Niemiecki lekarz OIOM: "Grozi nam trzecia fala"
5 grudnia 2020"Zezwolić na spotkanie dziesięciu osób z nawet dziesięciu gospodarstw domowych wydaje mi się zbyt beztroskie, akurat w sylwestra, gdy taki scenariusz, w odróżnieniu od wigilii, wydaje się całkiem realistyczny" - ocenia sekretarz generalny Niemieckiego Towarzystwa Anestezjologii i Intensywnej Terapii (DGÄI).
Kolejna fala zachorowań może przybrać na sile
Jak dodał Bernhard Zwißler w rozmowie z Niemiecką Agencją Prasową DPA, "w tej sytuacji trzecia fala pandemii może nabrać rozpędu".
Ekspert podkreślił, że częściowy lockdown przynosi skutki, choć wolniej i mniejsze niż się spodziewano. "Czasami można mieć wrażenie, że sytuacja się nieco uspokaja. A ta jest w rzeczywistości niezwykle delikatna", podkreślił szef anestezjologii w Klinice Uniwersytetu Ludwiga Maksymiliana w Monachium.

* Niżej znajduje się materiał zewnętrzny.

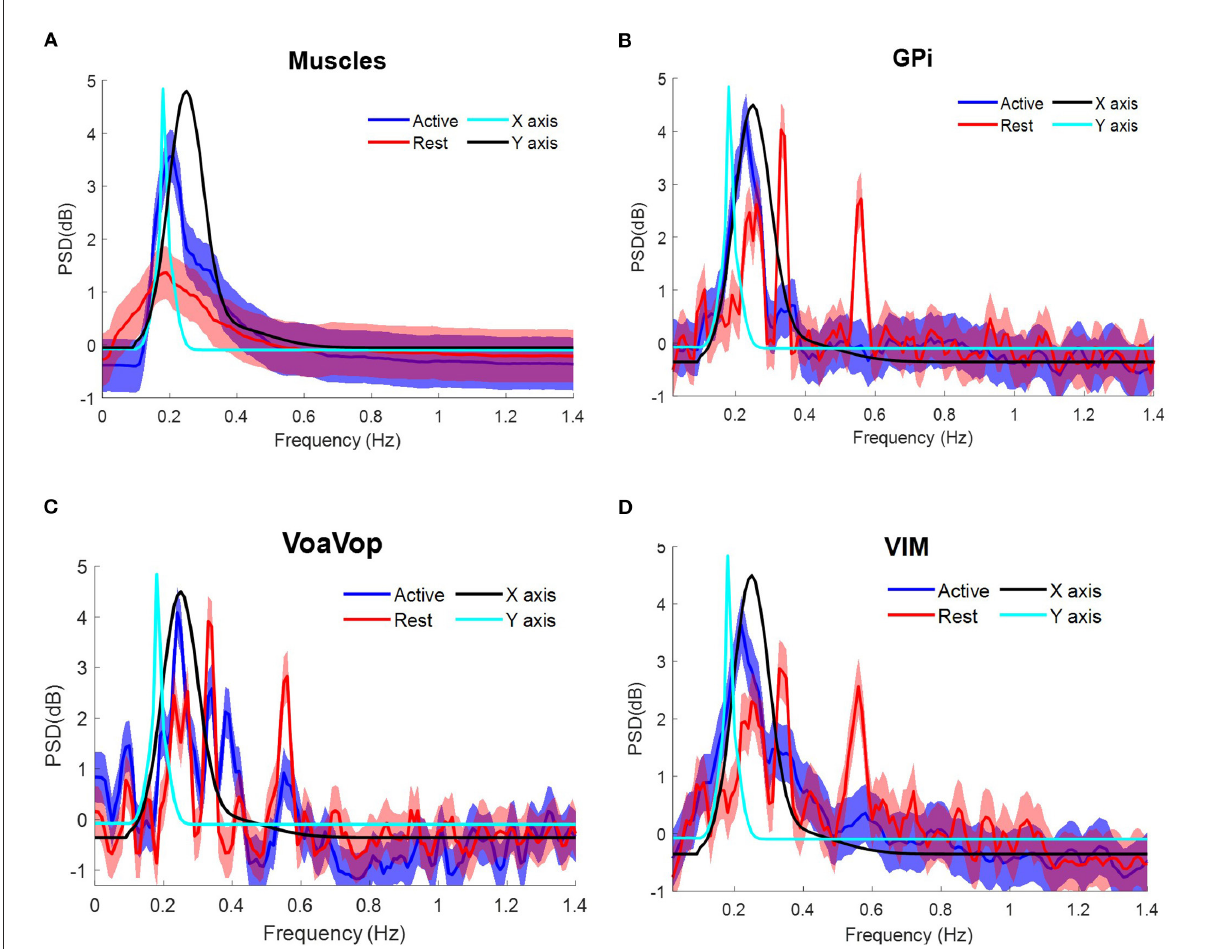
FIGURE4 Task frequency components for the patient with generalized dystonia. Contralateral muscles and brain signals during the figure-eight drawing task, recorded from multiple surface EMGs and from multiple externalized DBS electrodes. Power spectrum density (PSD) for kinematic data is shown for comparison: f y component (cyan) and f x component (black). Grand average and standard deviation across all muscles and all microwire electrode recordings during all repetitions of the figure-eight drawing (blue) and resting (red) conditions. (A) Grand average across contralateral muscles. Grand average of left-side brain targets. (B) Brain signals from globus pallidus interna (GPi). (C) ventral oralis anterior/posterior (VoaVop), (D) ventral intermediate (Vim). Vertical axis: power spectra (dB). Horizontal axis: frequency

Sytuacja stabilniejsza, ale wciąż poważna
Apogeum drugiej fali właśnie zostało raczej osiągnięte, biorąc pod uwagę liczbę pacjentów stacjonarnych oraz tych na intensywnej terapii. "Wychodzę z założenia, że te liczby w następnych tygodniach do świąt będą powoli spadać", przewiduje dr Bernhard Zwißler. Espert jednak dodał, że - jego zdaniem - sytuacja mimo wszystko pozostaje poważna. "W naszej klinice dwa kompletne stanowiska intensywnej opieki medycznej są zajęte tylko przez pacjentów z COVID-19. Inne miasta w Niemczech zostały dotknięte jeszcze bardziej".
Obecnie w Niemczech na OIOM trafia wciąż znacząco więcej pacjentów niż podczas szczytu zachorowań na początku roku.